Contemplando esta escena en el belén, estamos llamados a reflexionar
sobre la responsabilidad que cada cristiano tiene de ser evangelizador. Cada
uno de nosotros se hace portador de la Buena Noticia con los que encuentra,
testimoniando con acciones concretas de misericordia la alegría de haber
encontrado a Jesús y su amor.
Los Magos enseñan que se puede comenzar desde muy lejos para llegar a
Cristo. Son hombres ricos, sabios extranjeros, sedientos de lo infinito, que
parten para un largo y peligroso viaje que los lleva hasta Belén (cf. Mt 2,1-12).
Una gran alegría los invade ante el Niño Rey. No se dejan escandalizar por la
pobreza del ambiente; no dudan en ponerse de rodillas y adorarlo. Ante Él
comprenden que Dios, igual que regula con soberana sabiduría el curso de las
estrellas, guía el curso de la historia, abajando a los poderosos y exaltando
a los humildes. Y ciertamente, llegados a su país, habrán contado este
encuentro sorprendente con el Mesías, inaugurando el viaje del Evangelio entre
las gentes.
10. Ante el belén, la mente va espontáneamente a cuando uno era niño y
se esperaba con impaciencia el tiempo para empezar a construirlo.

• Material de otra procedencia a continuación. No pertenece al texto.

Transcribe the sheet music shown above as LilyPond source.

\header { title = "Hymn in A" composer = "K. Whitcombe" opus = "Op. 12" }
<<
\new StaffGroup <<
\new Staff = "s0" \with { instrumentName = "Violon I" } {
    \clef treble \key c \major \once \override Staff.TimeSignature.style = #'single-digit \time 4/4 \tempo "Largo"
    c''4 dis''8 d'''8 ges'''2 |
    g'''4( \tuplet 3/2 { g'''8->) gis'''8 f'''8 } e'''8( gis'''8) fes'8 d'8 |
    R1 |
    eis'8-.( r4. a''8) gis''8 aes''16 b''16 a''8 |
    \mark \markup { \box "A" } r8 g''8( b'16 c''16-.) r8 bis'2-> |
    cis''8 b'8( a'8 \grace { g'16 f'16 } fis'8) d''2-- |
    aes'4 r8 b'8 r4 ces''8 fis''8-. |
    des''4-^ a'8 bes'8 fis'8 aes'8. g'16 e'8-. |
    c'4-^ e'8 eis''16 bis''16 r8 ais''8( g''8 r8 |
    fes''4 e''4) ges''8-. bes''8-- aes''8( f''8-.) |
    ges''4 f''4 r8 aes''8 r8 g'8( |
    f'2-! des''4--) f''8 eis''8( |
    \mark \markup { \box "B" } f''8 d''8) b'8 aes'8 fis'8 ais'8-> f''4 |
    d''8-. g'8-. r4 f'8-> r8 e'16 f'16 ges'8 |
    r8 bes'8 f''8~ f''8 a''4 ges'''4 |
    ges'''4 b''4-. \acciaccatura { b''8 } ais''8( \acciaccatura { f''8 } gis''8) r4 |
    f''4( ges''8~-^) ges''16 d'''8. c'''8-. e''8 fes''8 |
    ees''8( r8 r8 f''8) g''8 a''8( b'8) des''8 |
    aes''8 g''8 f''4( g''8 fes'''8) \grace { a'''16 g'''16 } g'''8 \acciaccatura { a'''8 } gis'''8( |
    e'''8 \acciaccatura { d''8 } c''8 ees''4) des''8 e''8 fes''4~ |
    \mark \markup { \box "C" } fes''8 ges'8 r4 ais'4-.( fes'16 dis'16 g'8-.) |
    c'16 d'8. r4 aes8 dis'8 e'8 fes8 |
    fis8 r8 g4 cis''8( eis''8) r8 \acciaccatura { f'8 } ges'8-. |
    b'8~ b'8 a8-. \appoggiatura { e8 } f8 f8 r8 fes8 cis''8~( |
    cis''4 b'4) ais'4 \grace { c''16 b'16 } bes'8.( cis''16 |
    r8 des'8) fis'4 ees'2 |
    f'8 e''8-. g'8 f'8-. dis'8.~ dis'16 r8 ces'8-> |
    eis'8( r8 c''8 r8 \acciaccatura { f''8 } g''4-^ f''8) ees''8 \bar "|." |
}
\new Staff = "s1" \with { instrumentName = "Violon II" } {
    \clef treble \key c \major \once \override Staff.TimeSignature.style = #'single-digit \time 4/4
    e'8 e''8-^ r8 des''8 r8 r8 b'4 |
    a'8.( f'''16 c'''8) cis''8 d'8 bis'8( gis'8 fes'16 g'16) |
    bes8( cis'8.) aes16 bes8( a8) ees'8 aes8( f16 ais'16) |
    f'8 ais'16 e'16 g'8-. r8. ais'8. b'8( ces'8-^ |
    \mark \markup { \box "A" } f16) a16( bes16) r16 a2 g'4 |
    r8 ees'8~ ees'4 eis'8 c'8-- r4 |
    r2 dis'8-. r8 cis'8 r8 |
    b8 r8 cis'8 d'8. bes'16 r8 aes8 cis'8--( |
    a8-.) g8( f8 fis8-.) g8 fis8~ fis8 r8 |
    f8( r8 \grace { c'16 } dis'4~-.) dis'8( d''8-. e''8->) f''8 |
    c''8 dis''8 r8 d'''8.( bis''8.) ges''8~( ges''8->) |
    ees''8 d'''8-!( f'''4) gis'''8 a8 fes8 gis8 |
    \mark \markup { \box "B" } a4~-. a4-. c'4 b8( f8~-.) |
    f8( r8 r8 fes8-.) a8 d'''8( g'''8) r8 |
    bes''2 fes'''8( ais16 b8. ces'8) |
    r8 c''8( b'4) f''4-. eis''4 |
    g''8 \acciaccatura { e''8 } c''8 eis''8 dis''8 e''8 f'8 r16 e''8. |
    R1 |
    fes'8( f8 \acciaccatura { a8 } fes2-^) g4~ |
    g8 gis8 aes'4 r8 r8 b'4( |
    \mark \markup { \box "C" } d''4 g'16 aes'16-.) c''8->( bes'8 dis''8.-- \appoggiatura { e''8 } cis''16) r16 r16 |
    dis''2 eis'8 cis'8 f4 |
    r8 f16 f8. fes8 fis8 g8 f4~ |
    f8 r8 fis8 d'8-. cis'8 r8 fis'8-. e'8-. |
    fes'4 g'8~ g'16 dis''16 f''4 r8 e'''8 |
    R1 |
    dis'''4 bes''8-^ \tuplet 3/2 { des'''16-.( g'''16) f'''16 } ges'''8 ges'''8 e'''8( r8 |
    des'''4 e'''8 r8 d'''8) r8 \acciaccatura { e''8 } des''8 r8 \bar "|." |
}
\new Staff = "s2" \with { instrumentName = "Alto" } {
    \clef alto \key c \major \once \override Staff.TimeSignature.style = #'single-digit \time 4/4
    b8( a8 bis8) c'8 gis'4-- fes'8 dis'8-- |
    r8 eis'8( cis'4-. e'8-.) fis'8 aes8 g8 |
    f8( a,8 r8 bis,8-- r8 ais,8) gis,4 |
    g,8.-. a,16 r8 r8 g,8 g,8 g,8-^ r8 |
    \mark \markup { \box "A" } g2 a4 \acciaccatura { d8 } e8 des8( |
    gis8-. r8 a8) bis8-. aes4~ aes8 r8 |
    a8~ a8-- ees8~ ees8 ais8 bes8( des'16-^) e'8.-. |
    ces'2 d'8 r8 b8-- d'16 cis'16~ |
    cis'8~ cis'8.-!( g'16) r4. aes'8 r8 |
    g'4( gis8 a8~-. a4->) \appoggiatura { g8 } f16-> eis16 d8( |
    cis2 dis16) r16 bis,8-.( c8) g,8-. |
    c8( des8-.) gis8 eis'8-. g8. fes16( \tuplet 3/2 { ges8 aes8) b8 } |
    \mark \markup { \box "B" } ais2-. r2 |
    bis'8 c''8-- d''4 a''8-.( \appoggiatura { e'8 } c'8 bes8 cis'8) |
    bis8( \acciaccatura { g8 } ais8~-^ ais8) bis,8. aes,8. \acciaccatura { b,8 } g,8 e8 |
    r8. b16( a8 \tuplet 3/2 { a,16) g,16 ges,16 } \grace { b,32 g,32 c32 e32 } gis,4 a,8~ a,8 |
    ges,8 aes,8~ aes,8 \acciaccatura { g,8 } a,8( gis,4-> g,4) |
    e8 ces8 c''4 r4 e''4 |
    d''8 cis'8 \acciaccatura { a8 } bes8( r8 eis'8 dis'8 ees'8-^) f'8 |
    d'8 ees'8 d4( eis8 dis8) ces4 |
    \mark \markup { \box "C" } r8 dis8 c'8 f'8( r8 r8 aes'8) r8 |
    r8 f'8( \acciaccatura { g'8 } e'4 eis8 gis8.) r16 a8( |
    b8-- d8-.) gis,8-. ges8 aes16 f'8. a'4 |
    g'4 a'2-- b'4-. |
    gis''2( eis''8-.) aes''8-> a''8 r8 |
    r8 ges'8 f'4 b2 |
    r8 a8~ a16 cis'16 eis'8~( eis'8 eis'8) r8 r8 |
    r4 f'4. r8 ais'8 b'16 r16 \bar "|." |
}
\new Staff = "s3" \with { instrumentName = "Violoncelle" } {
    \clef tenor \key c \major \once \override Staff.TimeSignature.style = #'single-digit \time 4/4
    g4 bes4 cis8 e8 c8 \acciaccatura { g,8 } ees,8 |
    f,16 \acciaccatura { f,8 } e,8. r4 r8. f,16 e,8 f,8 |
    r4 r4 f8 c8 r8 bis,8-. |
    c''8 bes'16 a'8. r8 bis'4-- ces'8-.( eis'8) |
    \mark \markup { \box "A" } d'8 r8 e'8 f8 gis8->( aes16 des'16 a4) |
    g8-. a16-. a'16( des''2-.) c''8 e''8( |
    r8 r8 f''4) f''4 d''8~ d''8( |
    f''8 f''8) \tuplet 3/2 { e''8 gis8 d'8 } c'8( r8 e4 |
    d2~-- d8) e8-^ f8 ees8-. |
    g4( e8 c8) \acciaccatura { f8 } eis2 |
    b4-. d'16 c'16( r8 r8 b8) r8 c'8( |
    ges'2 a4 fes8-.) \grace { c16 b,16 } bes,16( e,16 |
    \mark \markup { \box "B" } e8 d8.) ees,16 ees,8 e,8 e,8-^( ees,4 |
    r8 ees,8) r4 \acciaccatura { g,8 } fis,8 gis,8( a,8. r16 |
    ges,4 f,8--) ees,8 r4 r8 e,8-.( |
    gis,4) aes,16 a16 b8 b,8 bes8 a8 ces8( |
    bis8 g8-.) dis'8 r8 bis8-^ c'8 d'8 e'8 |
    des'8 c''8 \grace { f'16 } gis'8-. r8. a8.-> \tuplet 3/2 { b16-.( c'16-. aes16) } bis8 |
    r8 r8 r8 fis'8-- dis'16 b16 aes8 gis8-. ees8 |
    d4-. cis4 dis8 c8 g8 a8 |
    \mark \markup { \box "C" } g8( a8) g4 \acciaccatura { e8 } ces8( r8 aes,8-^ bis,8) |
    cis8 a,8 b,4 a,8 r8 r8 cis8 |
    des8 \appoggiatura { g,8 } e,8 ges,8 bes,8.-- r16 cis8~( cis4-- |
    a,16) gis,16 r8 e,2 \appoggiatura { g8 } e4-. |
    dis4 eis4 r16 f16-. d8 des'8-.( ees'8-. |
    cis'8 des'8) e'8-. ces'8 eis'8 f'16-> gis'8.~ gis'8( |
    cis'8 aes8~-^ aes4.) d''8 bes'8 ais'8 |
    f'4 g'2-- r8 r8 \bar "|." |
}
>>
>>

Estos
recuerdos nos llevan a tomar nuevamente conciencia del gran don que se nos ha
dado al transmitirnos la fe; y al mismo tiempo nos hacen sentir el deber y la
alegría de transmitir a los hijos y a los nietos la misma experiencia. No es
importante cómo se prepara el pesebre, puede ser siempre igual o modificarse
cada año; lo que cuenta es que este hable a nuestra vida. En cualquier lugar y
de cualquier manera, el belén habla del amor de Dios, el Dios que se ha hecho
niño para decirnos lo cerca que está de todo ser humano, cualquiera que sea
su condición.
Queridos hermanos y hermanas: El belén forma parte del dulce y exigente
proceso de transmisión de la fe. Comenzando desde la infancia y luego en cada
etapa de la vida, nos educa a contemplar a Jesús, a sentir el amor de Dios por
nosotros, a sentir y creer que Dios está con nosotros y que nosotros estamos
con Él, todos hijos y hermanos gracias a aquel Niño Hijo de Dios y de la
Virgen María. Y a sentir que en esto está la felicidad. Que en la escuela de
san Francisco abramos el corazón a esta gracia sencilla, dejemos que del
asombro nazca una oración humilde: nuestro “gracias” a Dios, que ha querido
compartir todo con nosotros para no dejarnos nunca solos.
Dado en Greccio, en el Santuario del Pesebre, 1 de diciembre de 2019.